Do both templates have the same horizontal margins? Perhaps something
(maybe the printer driver) is scaling to fit the horizontal width within
the printable area of the page; some sheets of labels go quite close to
the edges.

It may be worth looking through all the options offered by your printer,
in case there's anything there related to scaling, fit-to-page, scaling
A4 to fit on letter paper (or letter on A4), etc. I'm not sure if it's
the same on Mac, but on Windows LibreOffice those options can be found
at File > Print > (Select printer) > Properties. If there's an option
for borderless printing, it might be worth trying that too.

>> If you open a PDF created from a completely different application, does
>> that also print with different margins than when displayed on-screen?
>
> Yep.  Just tried Word 2011 on this Mac, same printing error.  Margin on
> the screen is correct, printed margin is not.  Which does point to the
> printer driver as the possible source of the problem.
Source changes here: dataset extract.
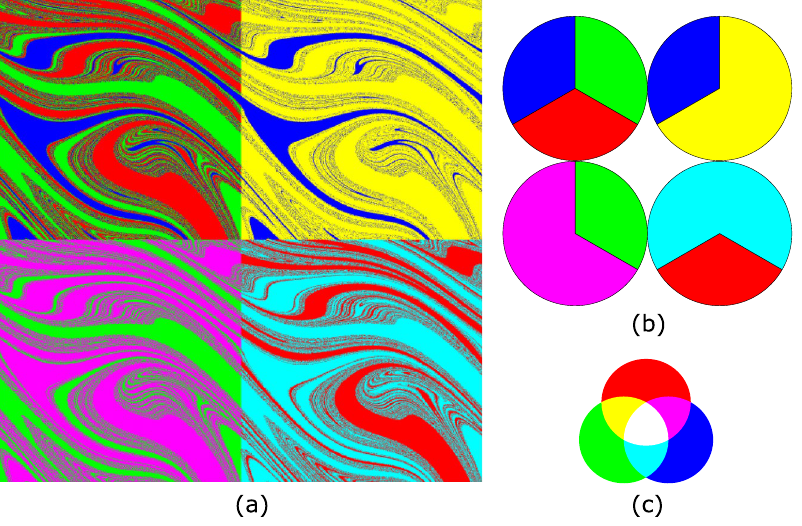
Figure 1. Merging Wada basins. The time-2 π (Poincaré) map of the forced damped pendulum defined by + . + = .  ̈ x x x t 0 2 sin 1 66cos possesses three attractors, and consequently its phase space  x x ( , ) contains three basins. This system verifies the Wada property 4 . ( a ) The top-left panel (in red, green and blue) represents the Wada basins, where one color corresponds to one basin. The other three panels are the result of the action of merging the basins: we merge two colors, and keep the third unchanged. ( b ) In the top-left panel a disk is divided in three colors. The other three panels show the action of merging in this non-Wada picture. ( c ) The color-code of the merged basins can be inferred from the bottom-right picture: yellow = red + green, magenta = blue + red, cyan = blue +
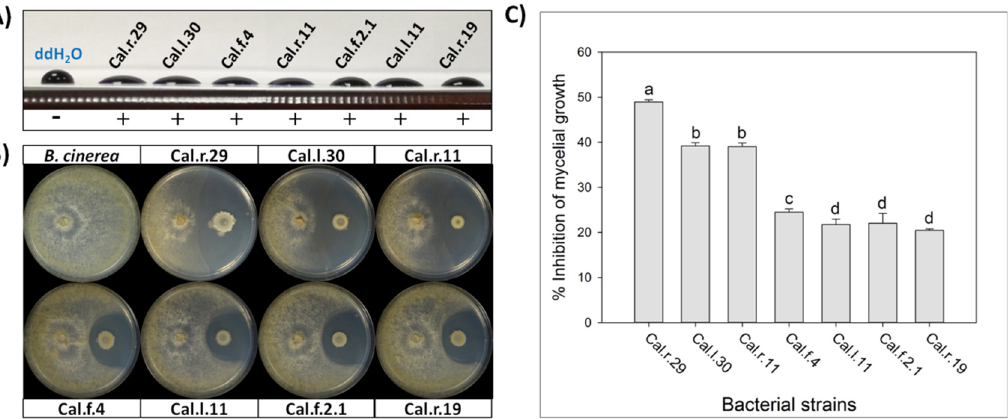
Figure 1. ( A ) Detection of secreted biosurfactants in the cell free supernatant of the seven studied bacterial strains using drop collapse assay. ( B ) Direct antifungal activity of endophytic Bacillus strains against B. cinerea by an in vitro dual culture assay. ( C ) Percentage of inhibition of mycelial growth (IMG) after each bacterial formulation against B. cinerea in vitro. Data values represent the mean of 4 biological replicates ± SD. Letters indicate the statistical difference between treatments after Tukey analysis ( p < 0.05).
It may be worth looking on the printer manufacturer's website to see if
an updated driver is available.

> OT, but I noticed that the 0 point on the vertical ruler in Office is at
> the top margin, not the top of the paper.  Resulting in the ruler saying
> the letter sized paper being 10.5" long.   LOL

It probably makes sense for the horizontal ruler to start at the margin,
since you're more likely to want to specify indents etc. relative to the
edge of the text rather than the page (the distinction is more important
if odd and even pages have different margins). I guess the vertical
ruler is just consistent with that. To be honest, I don't think I use
the vertical ruler much.

>> Can you try printing your LibreOffice document and/or PDF on a different
>> printer? Rather than wasting labels, you could of course print on plain
>> paper and hold it up against the labels ;o)
>
> Wish I could, but my inkjet does not want to feed paper.  I suspect the
> rubber feed roller has hardened on the surface and no longer grabs the
> paper.  I used it so little, it's way down on the priority list to fix.

No problem, it was just another idea to narrow down the problem. Having
tried a different application with the same printer helps there.